In comparison to the advocate and advisor approach, the shareholder approach entails that NGOs own stock themselves. This allows them to file their own proposals and participate in proxy voting, which provides these NGOs with a very direct influence. For instance, Engine No. 1 (EN1) is a group of activist investors who buy stock in companies to pursue CSR. In early 2021, EN1 filed a remarkable shareholder proposal and succeeded to replace four board members at ExxonMobil with only 0.02% of the shares (Aguirre, 2021). However, it is rare that the shareholder approach is pursued in a pure form.

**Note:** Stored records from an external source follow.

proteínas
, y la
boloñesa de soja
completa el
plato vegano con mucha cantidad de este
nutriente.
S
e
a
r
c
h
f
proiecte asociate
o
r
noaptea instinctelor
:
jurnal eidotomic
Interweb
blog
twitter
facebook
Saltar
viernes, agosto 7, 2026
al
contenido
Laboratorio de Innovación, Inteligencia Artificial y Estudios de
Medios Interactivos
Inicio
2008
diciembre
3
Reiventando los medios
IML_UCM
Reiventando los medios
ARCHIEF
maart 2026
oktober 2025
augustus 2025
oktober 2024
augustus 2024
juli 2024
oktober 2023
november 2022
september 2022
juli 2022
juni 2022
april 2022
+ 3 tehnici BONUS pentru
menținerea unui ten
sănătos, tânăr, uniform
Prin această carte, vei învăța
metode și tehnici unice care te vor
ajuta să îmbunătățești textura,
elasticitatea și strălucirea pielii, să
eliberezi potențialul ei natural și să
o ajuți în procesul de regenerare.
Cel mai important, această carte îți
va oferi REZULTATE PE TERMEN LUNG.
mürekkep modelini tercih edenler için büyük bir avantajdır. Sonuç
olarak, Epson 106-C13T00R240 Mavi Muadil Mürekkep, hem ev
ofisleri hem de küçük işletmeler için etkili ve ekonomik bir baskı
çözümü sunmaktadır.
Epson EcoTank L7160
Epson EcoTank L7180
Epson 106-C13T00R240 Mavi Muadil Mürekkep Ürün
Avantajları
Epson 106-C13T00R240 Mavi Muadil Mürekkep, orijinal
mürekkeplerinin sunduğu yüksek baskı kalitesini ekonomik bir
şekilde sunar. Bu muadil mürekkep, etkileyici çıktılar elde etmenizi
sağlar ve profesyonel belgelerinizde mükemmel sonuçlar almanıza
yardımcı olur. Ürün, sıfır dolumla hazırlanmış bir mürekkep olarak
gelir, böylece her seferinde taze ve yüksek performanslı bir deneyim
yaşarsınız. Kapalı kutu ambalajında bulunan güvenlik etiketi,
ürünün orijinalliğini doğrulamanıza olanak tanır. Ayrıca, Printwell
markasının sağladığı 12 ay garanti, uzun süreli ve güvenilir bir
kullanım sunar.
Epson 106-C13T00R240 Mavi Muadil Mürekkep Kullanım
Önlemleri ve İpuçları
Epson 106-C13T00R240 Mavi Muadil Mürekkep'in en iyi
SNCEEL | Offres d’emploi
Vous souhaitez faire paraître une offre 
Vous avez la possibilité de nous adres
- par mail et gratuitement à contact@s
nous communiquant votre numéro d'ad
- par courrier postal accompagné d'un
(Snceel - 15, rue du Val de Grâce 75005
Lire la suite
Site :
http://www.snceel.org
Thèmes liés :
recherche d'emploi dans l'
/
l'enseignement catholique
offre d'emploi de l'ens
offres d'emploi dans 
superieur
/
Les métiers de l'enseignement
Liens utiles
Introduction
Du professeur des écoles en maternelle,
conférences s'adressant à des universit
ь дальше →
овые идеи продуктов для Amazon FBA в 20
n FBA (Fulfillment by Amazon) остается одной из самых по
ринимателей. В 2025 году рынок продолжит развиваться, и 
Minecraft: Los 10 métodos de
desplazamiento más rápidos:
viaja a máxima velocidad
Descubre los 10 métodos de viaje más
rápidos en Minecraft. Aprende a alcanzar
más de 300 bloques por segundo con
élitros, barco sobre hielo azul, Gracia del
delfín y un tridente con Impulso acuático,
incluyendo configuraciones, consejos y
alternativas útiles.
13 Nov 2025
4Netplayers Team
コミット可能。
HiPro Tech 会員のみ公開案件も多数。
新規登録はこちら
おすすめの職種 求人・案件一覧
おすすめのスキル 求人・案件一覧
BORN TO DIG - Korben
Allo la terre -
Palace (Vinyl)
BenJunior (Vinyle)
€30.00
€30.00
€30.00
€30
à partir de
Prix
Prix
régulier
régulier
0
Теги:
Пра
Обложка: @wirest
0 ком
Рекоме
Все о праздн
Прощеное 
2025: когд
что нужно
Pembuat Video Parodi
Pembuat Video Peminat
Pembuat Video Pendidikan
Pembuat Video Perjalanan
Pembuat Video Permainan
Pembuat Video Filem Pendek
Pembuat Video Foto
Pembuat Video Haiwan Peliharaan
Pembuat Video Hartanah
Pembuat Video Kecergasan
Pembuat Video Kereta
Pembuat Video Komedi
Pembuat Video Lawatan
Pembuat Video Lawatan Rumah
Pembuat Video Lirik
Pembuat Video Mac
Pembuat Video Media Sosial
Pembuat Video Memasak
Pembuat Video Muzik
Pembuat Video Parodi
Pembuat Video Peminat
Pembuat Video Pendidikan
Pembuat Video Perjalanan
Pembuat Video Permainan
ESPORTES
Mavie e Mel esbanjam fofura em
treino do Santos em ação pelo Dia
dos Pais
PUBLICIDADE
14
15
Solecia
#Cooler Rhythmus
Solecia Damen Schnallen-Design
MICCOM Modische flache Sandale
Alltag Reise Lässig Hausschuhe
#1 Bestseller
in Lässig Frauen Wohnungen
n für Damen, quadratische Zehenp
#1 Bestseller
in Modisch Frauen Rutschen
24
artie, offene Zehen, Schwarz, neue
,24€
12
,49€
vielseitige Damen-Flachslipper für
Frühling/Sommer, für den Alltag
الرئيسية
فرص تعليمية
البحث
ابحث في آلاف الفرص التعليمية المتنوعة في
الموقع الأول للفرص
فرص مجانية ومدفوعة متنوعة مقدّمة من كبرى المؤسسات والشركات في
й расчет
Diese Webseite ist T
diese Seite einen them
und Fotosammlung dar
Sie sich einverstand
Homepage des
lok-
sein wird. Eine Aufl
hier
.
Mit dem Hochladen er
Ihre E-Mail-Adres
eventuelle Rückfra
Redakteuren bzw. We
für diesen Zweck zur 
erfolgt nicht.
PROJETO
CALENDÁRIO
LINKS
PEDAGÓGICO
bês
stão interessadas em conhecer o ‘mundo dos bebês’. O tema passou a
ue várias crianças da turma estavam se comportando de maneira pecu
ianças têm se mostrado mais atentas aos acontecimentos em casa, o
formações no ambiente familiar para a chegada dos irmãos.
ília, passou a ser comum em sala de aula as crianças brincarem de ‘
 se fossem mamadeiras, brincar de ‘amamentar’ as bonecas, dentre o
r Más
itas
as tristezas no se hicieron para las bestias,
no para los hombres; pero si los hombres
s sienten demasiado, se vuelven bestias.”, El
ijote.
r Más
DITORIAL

As mentioned earlier, shareholder proposal regulations make it a capital and time intensive task to perform.
To solve this missing capital and time issue NGOs introduced CSR-oriented funds managed by them. These funds emerged in the mid-1990s and empowered NGOs to invest much more capital to be more impactful. The Human Equity Fund, for example, was introduced by the Human Society of the United States in 2000. It was a fund in which one can deposit money for it to be reinvested in responsible firms to achieve animal welfare (Belise, 2001).
What all these approaches have in common is that they utilize some corporate control tools to influence governance, the most prominent of which is the shareholder proposal and the following proxy voting. However, a shareholder proposal is not legally binding and is only mandatory to be considered by management in case a majority of proxy voters agree. This missing obligation raises doubt over the effectiveness and sensibility of this tool to push companies towards CSR. ICCR, for instance, collects more than 40% of votes in only 7% of their proposals (ICCR, 2017).
However, this is an inadequate measurement of effectiveness. As we have seen in the Engine No. 1 case, it is not necessary to own many shares to actively pursue shareholder activism. In addition, a shareholder proposal does not necessarily require above 50% in a proxy vote to be recognised and addressed by management. Often issuing the proposal is already sufficient. ICCR, for example, withdrew 30% of their shareholder proposals because other agreements were found (ICCR, 2017). In many cases issuing the proposal draws so much attention from other investors, institutions, media, and society that firms managements succumb to the pressure and implement the proposals (Cundill et al., 2018). This is intended by many investors and is an important motivation behind shareholder activism (O’Rourke, 2003). Therefore, shareholder proposals are a valuable tool for NGOs to achieve their goals.
Striving towards CSR is at the core of NGOs. Shareholder activism is a tool to achieve this. Mainly using Hirschman’s voice approach, NGOs mostly collaborate with firms in four different ways. They act as advocates and advisors and exert indirect force on companies, or they act as shareholder and sponsor to directly pressure firms. Mostly through shareholder activism, these NGOs are a serious player in today’s corporate governance environment and their importance will probably only increase with growing CSR challenges in the future.